Thomas Manton on common love and mercy

Dr. Curt Daniel writes concerning Thomas Manton:

"Thomas Manton (1620-1677). Presbyterian. One of the three scribes at Westminster Assembly. One of the most famous Puritan preachers. Published an enormous number of sermons, and popular expositions of James and Jude."

Thomas Manton writes:

“This is the first motive to draw our hearts to Him: 1 John iv. 19, ‘We loved Him, because He loved us first.’ The first motive of our affection is not His special electing love to us above others, for that we cannot know before we love Him; but His common love and mercy to sinners, and that was manifested in Christ’s being sent to be a propitiation for our sins, and not for ours only, but also for the sins of the whole world.”

It is true that the unregenerate elect cannot know that God “first loved them” (1 John 4:19) until He regenerates and causes them to believe the gospel of Christ (cf. John 3:16; Romans 1:16). But note how Manton twists 1 John 2:2 and 1 John 4:19 to his own destruction by violently wresting and eisegeting a “common love and mercy” out of them.

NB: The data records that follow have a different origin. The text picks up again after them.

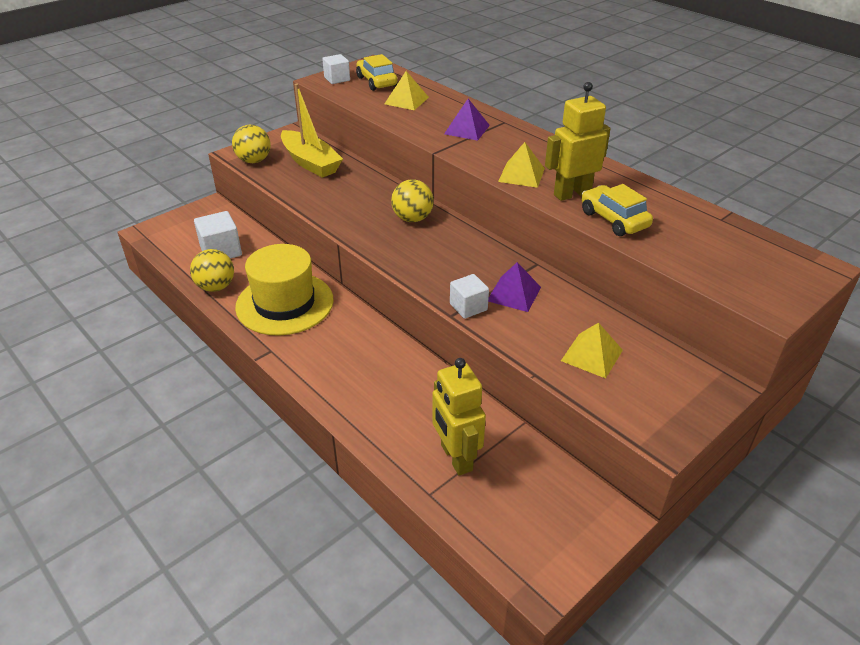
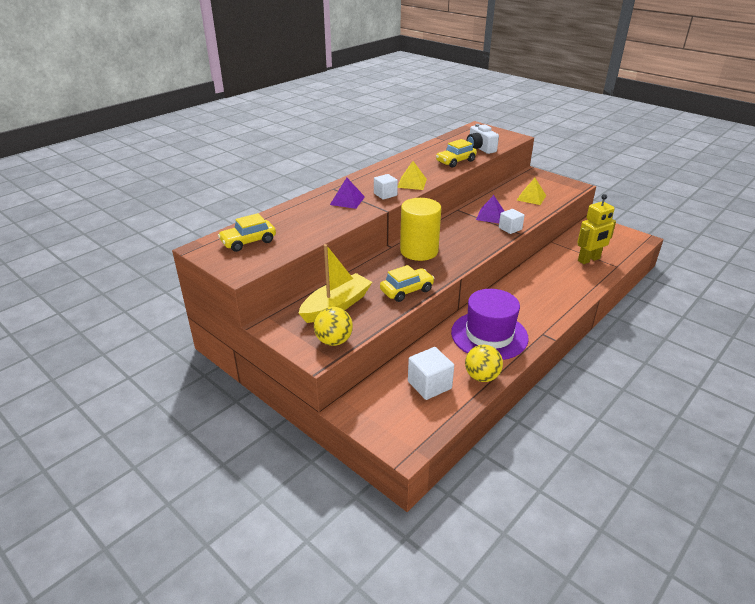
camera: 95 degrees left, 5 degrees down
yellow hat [235,244,334,336] -> purple hat [451,289,529,360]
white cube [322,54,350,84] -> white cube moved to [374,174,398,200]
yellow pyramid [385,71,429,110] -> none
yellow ball [391,180,434,222] -> yellow cylinder [400,198,441,261]
yellow robot [545,82,611,201] -> none
none -> yellow car [380,265,435,302]
none -> white camera [467,124,499,154]

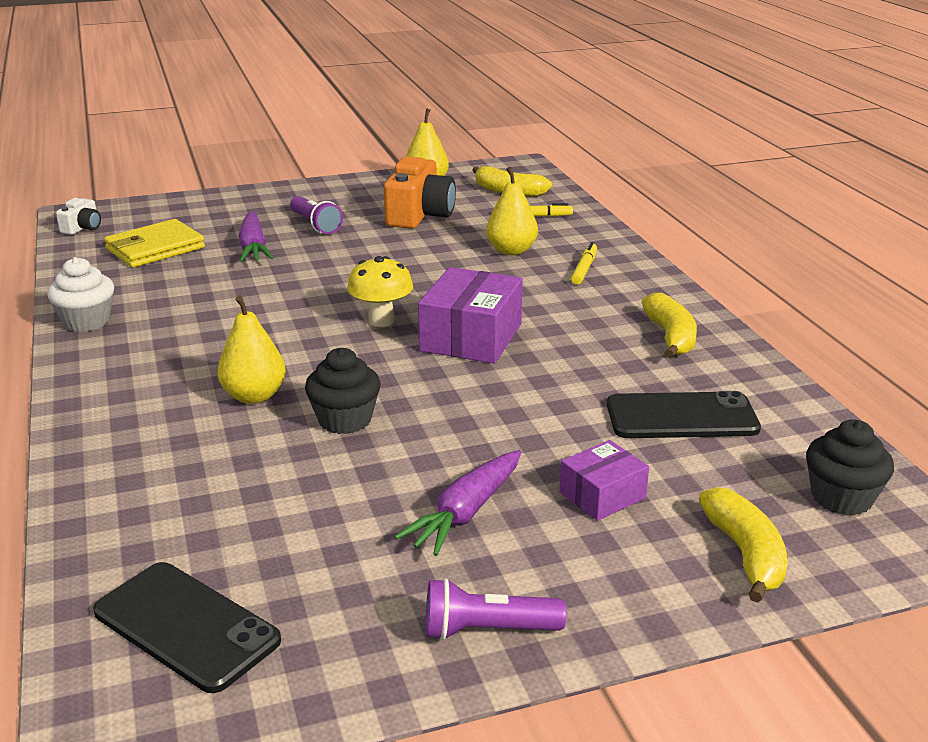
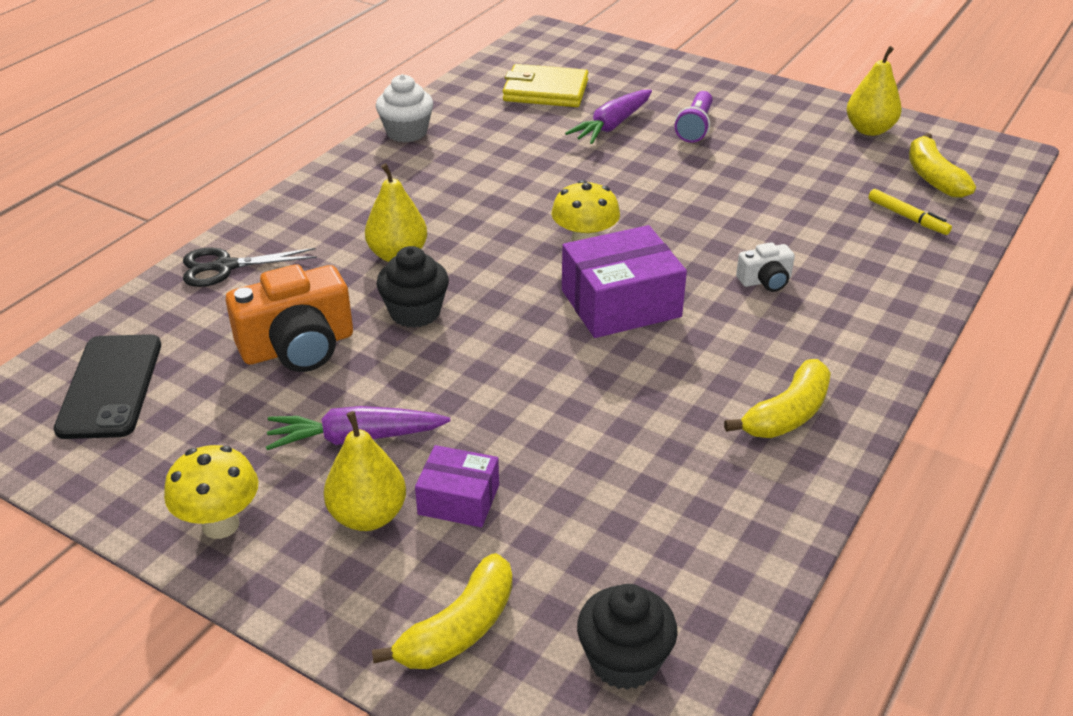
camera: 50 degrees right, 10 degrees up
white camera [56,198,101,235] -> white camera moved to [736,242,795,292]
orange camera [384,156,456,229] -> orange camera moved to [226,264,353,372]
purple flashlight [426,578,566,640] -> yellow mushroom [164,445,258,539]
yellow pear [486,167,538,255] -> yellow pear moved to [324,411,406,531]
yellow marker [571,242,597,285] -> none
black phone [607,391,761,438] -> none
none -> black scissors [183,248,317,287]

“This is that which is propounded to us to recover and reconcile our alienated and estranged affections to God: 2 Cor. v. 19, 20, God was in Christ reconciling the world to himself, not imputing their trespasses unto him.’ This grace God offereth to us, as well as others; namely, that for Christ’s sake He will pardon our sins, if we will lay down our weapons and enter into His peace. None are bound to believe that God specially loveth them, but those that are specially beloved by Him, for none are bound to believe a falsehood, and a falsehood it is to us, till we have the saving effects and benefits. Therefore, it is not the special, but the general love which first draweth in our hearts to God; yea, the saints, after some testimonies received of God’s special love, still make this to be the great engaging motive: Gal. ii. 20, ‘I live by faith in the Son of God, who loved me, and gave himself for me.’ Well, then, this is most likely to be meant by the apostle” (Thomas Manton, Works, 3:147-148).

Manton reveals that his god is a god of self-righteousness. Like the passages seen above, he twists Galatians 2:20 into a “general love.” Manton states that this supposed “general love” of God precedes the “special love.” This is open blasphemy that asserts a perversion of God’s “love” that is expressed at the expense of His justice.

Other Manton writings demonstrate his belief that Christ did not actually bear the sins of the non-elect upon the cross. But we see Manton’s profanation of the precious blood of Christ by setting it forth as a common thing. What Manton enunciates above is an insidious affront to the efficacious atonement of Jesus Christ made exclusively for the sins of His people.